## Activity
Retype the passage below about wedding photographs in North Korea word for word, keeping every sentence and paragraph break unchanged.

## Provided text
------------------------------
My Reader will be familiar with the fact that in many countries newlyweds seek out special spots for their wedding photographs. Such spots are typically spots of outstanding beauty so you will come across newlyweds having their photos taken in parks and gardens, by waterfalls, at old castles and so on. Such photo shoots are invariably private affairs and typically do not involve tourists.


In North Korea, while newlyweds have photographs taken in similar places, they also make a point of having wedding photographs taken at national monuments, statues of the Leaders and sites of historical (Kim dynasty) significance. It is vital that respect is paid to Leaders on this important occasion in people’s lives. Note, in my attached photographs, how the lapel badges of the Leaders are even worn on people’s wedding day and indeed on every brides wedding dress.

In addition to having photos taken at statues of the leaders and in areas of scenic beauty, when newlyweds visit parks and gardens such as the Folk Park here in Sinuiju (where the attached photos were all taken) they partake of all the facilities such places have to offer. As such, is common to see newlyweds enjoying a bit of target practice, having a swing in the park or doing a spot of painting. How incredibly sweet!
------------------------------
Dataset entries
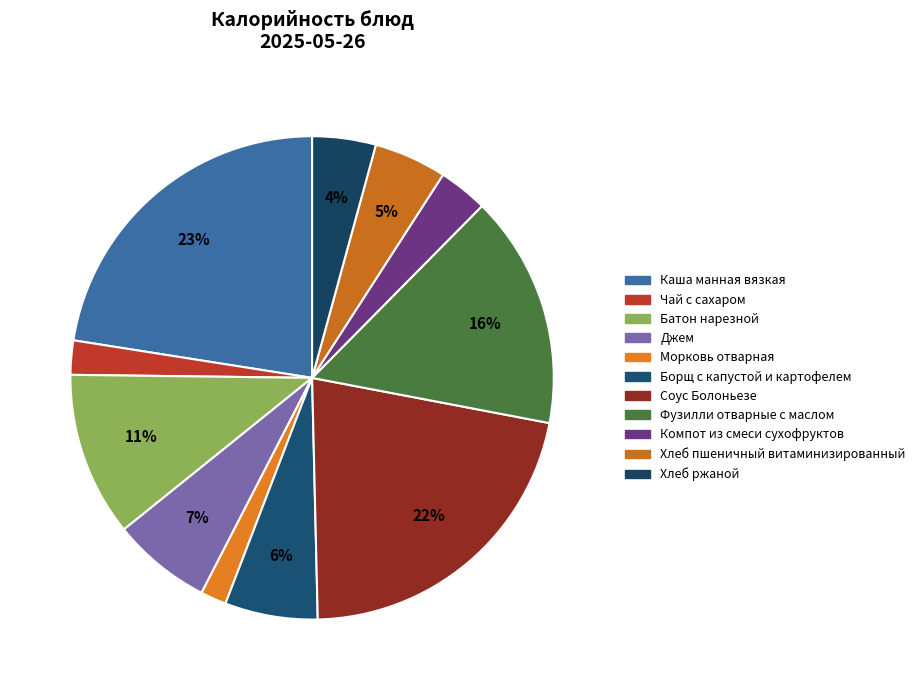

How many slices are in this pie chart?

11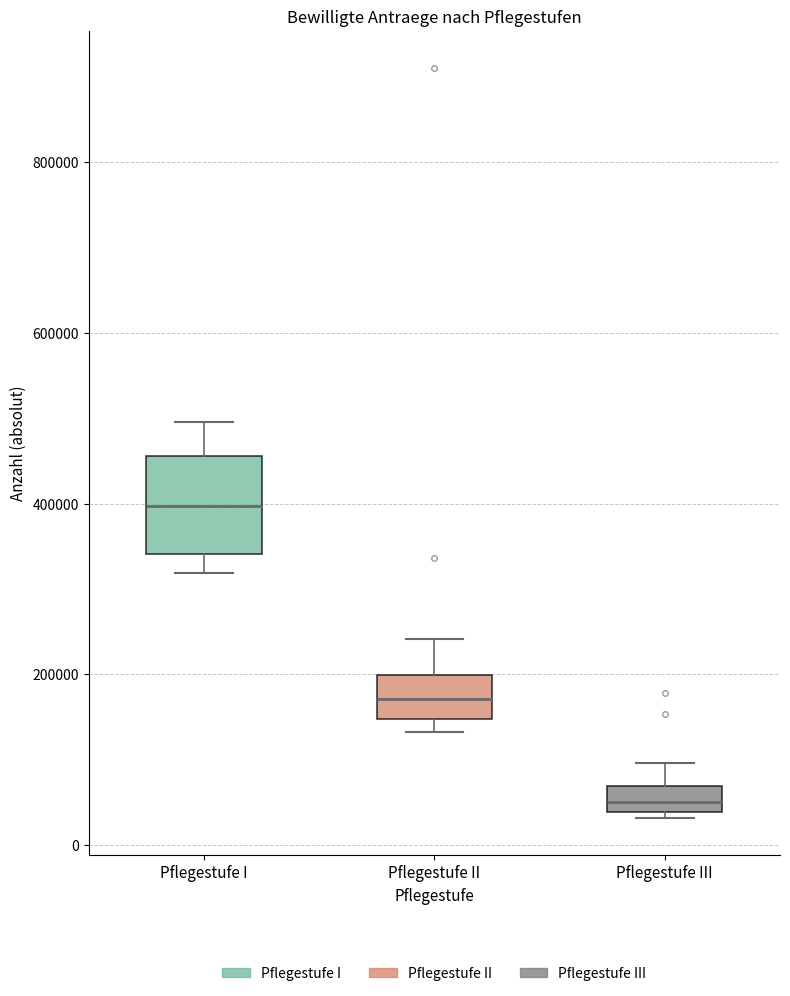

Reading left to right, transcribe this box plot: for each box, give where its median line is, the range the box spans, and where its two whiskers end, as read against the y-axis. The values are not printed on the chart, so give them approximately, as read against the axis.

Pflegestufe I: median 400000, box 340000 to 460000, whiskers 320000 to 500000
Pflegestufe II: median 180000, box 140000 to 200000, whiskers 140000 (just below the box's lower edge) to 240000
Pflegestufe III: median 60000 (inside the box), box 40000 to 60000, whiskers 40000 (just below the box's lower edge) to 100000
------------------------------
## Task result
My Reader will be familiar with the fact that in many countries newlyweds seek out special spots for their wedding photographs. Such spots are typically spots of outstanding beauty so you will come across newlyweds having their photos taken in parks and gardens, by waterfalls, at old castles and so on. Such photo shoots are invariably private affairs and typically do not involve tourists.


In North Korea, while newlyweds have photographs taken in similar places, they also make a point of having wedding photographs taken at national monuments, statues of the Leaders and sites of historical (Kim dynasty) significance. It is vital that respect is paid to Leaders on this important occasion in people’s lives. Note, in my attached photographs, how the lapel badges of the Leaders are even worn on people’s wedding day and indeed on every brides wedding dress.

In addition to having photos taken at statues of the leaders and in areas of scenic beauty, when newlyweds visit parks and gardens such as the Folk Park here in Sinuiju (where the attached photos were all taken) they partake of all the facilities such places have to offer. As such, is common to see newlyweds enjoying a bit of target practice, having a swing in the park or doing a spot of painting. How incredibly sweet!